Watching Dual Identity there yesterday, for much of that now screen-aided nine furlongs, was simply a blueprint for an imminent Cambridgeshire win, so easily was he going. In the Kennett Valley Thoroughbreds colours carried with distinction by Dual Identity’s older teammate Sir Busker in the William Knight stable, it seemed just a case of queueing up to collect as he bossed the much smaller far-side group.

Andrea Atzeni pulled him out quite a long way from home, and with no feasible competition nearby, had no option but to kick him on inside the last two furlongs as he sensed the stands group had the advantage.

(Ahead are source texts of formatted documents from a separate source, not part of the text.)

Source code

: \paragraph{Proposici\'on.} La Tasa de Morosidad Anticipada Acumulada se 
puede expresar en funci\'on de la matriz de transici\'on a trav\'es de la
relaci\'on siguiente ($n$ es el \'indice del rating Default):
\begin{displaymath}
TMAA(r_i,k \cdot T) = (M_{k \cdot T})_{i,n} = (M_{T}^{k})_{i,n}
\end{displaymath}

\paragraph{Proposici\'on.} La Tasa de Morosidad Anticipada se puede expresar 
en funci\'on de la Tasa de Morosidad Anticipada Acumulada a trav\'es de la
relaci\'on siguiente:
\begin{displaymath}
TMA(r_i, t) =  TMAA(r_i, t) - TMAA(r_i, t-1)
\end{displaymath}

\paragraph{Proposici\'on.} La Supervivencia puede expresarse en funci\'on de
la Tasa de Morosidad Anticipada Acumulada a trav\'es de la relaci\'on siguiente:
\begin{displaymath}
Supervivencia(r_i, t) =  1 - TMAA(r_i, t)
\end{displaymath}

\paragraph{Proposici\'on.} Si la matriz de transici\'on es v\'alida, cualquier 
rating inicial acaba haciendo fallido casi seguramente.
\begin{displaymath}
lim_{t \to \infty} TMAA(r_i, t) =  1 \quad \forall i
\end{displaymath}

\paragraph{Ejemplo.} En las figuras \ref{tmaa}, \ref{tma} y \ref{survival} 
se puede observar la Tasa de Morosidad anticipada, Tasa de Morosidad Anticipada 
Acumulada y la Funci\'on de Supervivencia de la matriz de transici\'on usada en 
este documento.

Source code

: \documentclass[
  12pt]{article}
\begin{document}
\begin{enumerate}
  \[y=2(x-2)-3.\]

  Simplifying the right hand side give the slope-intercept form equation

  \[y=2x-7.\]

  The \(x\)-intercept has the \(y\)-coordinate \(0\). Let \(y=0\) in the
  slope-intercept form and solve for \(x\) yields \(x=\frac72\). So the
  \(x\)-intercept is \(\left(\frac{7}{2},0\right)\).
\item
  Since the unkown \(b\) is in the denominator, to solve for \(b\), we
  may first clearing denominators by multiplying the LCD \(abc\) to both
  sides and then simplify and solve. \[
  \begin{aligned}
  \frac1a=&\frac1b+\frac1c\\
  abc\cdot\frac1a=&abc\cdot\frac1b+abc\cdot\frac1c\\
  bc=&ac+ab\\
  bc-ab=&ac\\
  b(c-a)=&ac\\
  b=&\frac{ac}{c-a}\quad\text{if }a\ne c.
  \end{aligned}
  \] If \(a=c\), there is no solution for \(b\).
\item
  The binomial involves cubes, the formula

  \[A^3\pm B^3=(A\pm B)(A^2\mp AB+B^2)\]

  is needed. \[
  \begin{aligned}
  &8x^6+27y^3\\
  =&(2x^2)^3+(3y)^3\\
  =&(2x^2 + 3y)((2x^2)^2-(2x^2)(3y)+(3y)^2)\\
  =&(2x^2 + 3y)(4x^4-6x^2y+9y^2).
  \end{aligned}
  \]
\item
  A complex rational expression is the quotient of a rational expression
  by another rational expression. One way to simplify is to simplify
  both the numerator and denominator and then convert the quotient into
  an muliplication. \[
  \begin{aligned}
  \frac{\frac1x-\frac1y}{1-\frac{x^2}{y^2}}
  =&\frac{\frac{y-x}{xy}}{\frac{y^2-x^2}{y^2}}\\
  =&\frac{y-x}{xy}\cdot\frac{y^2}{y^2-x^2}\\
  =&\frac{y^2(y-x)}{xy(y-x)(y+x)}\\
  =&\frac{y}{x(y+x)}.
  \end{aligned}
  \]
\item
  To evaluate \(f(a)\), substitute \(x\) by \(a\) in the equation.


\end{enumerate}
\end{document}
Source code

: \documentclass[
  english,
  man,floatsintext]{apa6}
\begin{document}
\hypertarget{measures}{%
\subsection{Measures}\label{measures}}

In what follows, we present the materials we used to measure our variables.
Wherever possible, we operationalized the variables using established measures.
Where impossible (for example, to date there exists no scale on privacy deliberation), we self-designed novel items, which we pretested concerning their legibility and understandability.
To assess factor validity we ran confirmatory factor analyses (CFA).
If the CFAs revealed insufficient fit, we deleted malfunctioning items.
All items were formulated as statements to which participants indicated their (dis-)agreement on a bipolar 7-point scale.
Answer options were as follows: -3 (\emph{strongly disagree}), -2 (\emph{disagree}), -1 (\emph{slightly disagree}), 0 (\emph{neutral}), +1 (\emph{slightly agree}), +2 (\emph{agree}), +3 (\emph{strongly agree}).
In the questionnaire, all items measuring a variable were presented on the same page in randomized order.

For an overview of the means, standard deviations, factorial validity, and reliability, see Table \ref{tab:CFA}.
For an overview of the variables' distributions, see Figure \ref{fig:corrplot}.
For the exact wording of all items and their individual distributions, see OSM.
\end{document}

While Dual Identity, after striking the front moved inexorably further and further clear of his toiling main rival, the solid block of stands runners was gradually generating the power of the pack. Just as victory looked assured, in the last 50 yards the last few strides brought first one, 25-1 shot Majestic, then on the line a second, Bell Rock, both with 5lb claimers, to head Dual Identity, even though he gave no sign of faltering.

The fascinating point, as ever, will be in the handicapping of the race. Will the BHA handicappers treat it as a single entity, raising the winner a little more than the second and third (by a nose)? Or, rather, will he regard this as two races and have sliding-scale assessments of merit according to relative position on the course?

If the normal standards are to be followed, Dual Identity could represent a handicap certainty next time out. Then again, I thought he was before Saturday having watched the film of Sandown. I told Ed Chamberlin after the race I thought Dual Identity was one of the unluckiest losers of a big handicap I can remember. Of course, that was to forget all those races when half the field on certain days at Ascot, Goodwood, Newmarket, Newbury or indeed Ayr and Doncaster need not have bothered turning up so unequal were ground conditions on either side of those courses!

I’ll be off on Saturday to Ascot to test whether Dusky Lord should have been better rewarded in terms of numbers by the various bodies assessing his brilliant win at Ayr two weeks prior. Roger Varian has him lined up for the Group 3 John Guest Racing Bengough Stakes over six furlongs. If he wins that, Jonathan and the rest of the Dusky Lord partnership will be in clover!